# [What is needed]
Return copies of the lines below that mention "linejoin".

# [Provided data]
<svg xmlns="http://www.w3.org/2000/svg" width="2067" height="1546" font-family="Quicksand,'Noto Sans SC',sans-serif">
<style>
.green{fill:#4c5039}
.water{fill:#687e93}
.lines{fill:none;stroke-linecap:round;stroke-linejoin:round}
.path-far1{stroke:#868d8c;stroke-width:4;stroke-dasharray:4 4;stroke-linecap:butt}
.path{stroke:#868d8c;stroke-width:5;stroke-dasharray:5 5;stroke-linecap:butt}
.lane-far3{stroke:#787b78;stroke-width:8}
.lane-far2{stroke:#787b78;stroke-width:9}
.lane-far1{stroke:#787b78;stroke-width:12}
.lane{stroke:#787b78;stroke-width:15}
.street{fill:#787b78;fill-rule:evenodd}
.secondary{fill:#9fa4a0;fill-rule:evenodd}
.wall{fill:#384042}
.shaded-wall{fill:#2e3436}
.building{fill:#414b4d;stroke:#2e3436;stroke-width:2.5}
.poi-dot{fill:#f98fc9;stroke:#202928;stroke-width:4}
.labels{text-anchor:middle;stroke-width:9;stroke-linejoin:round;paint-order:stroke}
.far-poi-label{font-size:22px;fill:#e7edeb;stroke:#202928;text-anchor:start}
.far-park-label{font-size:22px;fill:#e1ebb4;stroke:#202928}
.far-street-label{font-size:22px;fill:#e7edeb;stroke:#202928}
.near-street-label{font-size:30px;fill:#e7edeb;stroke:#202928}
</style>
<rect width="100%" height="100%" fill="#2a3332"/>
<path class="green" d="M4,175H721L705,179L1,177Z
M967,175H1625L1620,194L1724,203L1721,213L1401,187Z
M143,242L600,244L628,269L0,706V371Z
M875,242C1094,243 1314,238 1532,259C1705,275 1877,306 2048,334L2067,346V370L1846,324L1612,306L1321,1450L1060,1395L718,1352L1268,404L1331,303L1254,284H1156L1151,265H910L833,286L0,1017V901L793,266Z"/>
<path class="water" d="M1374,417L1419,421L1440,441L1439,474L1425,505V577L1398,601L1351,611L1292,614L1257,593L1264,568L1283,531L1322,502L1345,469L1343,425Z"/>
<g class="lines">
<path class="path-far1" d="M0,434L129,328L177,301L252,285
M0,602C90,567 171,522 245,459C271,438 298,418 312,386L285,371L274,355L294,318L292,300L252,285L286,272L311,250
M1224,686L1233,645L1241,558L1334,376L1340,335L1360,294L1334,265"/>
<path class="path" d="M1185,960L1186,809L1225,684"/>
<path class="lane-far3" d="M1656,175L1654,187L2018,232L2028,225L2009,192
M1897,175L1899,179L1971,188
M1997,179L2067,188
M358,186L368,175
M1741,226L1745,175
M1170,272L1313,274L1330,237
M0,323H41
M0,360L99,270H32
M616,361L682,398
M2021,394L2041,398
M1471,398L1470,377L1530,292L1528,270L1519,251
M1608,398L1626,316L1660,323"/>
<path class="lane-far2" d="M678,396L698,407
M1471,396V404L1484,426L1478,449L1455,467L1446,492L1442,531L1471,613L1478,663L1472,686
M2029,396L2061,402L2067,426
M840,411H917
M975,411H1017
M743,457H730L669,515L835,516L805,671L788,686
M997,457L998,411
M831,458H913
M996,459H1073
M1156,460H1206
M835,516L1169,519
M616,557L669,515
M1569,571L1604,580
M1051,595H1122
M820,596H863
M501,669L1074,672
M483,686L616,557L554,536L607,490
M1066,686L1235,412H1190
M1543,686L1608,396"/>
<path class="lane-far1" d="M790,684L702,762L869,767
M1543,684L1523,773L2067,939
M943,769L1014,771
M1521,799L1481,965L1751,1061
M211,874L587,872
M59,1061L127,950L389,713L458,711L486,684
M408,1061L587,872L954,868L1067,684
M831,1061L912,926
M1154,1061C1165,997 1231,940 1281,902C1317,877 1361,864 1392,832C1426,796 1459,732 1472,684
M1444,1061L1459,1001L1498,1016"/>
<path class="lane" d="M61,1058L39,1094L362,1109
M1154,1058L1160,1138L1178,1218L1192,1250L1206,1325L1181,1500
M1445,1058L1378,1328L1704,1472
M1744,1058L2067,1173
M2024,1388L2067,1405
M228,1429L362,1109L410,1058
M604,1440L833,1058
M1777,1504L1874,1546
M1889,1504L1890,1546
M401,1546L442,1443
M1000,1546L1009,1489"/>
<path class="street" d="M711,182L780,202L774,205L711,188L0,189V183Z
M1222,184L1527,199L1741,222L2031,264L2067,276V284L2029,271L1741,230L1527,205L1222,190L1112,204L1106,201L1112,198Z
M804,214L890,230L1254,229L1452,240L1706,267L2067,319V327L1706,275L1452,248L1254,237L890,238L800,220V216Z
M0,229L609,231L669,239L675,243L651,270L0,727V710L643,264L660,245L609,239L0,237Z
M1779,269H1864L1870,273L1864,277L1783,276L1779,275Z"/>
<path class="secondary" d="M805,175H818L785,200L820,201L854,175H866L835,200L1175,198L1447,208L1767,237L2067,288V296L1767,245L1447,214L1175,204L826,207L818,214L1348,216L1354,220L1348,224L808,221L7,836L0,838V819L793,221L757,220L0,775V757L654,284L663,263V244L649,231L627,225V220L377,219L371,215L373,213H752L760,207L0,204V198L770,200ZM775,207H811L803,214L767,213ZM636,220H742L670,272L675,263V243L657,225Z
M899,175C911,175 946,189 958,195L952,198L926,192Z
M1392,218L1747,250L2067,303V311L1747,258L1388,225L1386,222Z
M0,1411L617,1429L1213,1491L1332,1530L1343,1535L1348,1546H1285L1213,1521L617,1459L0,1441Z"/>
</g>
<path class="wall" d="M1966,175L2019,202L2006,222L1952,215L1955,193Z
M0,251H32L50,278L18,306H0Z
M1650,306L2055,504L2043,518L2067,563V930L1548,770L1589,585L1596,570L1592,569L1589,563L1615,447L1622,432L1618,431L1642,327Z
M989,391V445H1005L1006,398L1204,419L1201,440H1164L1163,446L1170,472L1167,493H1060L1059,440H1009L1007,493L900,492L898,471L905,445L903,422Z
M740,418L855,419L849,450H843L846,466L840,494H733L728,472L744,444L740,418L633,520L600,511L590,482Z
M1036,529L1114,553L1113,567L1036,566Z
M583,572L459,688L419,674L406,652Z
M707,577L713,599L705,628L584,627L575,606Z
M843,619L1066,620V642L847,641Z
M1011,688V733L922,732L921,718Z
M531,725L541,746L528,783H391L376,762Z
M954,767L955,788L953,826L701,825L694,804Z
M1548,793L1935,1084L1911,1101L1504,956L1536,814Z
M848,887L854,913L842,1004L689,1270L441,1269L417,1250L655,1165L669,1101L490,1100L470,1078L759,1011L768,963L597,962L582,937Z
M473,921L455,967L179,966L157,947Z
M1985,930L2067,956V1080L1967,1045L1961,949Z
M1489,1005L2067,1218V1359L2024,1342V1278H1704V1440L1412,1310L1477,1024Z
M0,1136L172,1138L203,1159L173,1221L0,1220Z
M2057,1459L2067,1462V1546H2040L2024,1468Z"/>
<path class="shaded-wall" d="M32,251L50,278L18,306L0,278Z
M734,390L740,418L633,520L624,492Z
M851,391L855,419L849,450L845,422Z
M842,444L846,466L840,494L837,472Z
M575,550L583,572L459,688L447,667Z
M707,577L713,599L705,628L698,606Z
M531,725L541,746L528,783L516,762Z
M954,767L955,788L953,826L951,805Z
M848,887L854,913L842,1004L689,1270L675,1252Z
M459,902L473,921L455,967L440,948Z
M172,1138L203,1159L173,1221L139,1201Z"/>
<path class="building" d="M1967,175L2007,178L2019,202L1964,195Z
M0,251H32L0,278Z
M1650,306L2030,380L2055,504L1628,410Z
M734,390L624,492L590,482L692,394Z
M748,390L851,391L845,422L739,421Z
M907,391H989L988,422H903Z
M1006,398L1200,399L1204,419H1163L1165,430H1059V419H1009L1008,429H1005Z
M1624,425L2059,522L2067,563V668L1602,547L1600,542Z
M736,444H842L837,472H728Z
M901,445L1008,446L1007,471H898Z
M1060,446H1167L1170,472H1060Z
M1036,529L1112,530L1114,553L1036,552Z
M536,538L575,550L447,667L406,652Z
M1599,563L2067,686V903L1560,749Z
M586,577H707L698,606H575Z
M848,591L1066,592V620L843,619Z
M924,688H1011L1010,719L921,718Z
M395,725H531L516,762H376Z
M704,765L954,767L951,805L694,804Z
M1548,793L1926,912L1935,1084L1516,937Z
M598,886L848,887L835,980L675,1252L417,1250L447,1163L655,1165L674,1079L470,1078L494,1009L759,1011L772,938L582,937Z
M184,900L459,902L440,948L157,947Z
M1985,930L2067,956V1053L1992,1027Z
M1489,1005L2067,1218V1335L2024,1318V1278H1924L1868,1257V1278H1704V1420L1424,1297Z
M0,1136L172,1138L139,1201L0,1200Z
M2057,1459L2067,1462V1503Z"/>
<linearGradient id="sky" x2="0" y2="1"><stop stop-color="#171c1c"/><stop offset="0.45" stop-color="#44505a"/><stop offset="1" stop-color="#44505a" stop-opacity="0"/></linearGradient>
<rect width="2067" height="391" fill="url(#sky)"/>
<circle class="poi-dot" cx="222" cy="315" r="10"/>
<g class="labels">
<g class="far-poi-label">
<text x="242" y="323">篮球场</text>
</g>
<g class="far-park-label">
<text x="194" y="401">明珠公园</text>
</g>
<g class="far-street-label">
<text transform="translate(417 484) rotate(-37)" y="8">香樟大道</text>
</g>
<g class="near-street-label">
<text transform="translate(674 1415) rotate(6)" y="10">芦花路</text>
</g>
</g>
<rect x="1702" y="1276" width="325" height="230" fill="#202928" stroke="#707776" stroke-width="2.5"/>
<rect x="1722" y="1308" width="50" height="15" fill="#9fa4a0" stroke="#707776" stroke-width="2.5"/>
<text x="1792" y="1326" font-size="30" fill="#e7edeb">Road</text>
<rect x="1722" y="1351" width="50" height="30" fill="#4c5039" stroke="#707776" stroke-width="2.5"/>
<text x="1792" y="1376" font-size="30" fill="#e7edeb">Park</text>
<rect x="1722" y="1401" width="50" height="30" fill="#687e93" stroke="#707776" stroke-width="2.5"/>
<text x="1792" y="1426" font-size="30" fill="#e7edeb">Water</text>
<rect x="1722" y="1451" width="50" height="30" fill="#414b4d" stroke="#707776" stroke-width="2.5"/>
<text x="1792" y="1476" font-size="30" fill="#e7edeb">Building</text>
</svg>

# [Your response]
.lines{fill:none;stroke-linecap:round;stroke-linejoin:round}
.labels{text-anchor:middle;stroke-width:9;stroke-linejoin:round;paint-order:stroke}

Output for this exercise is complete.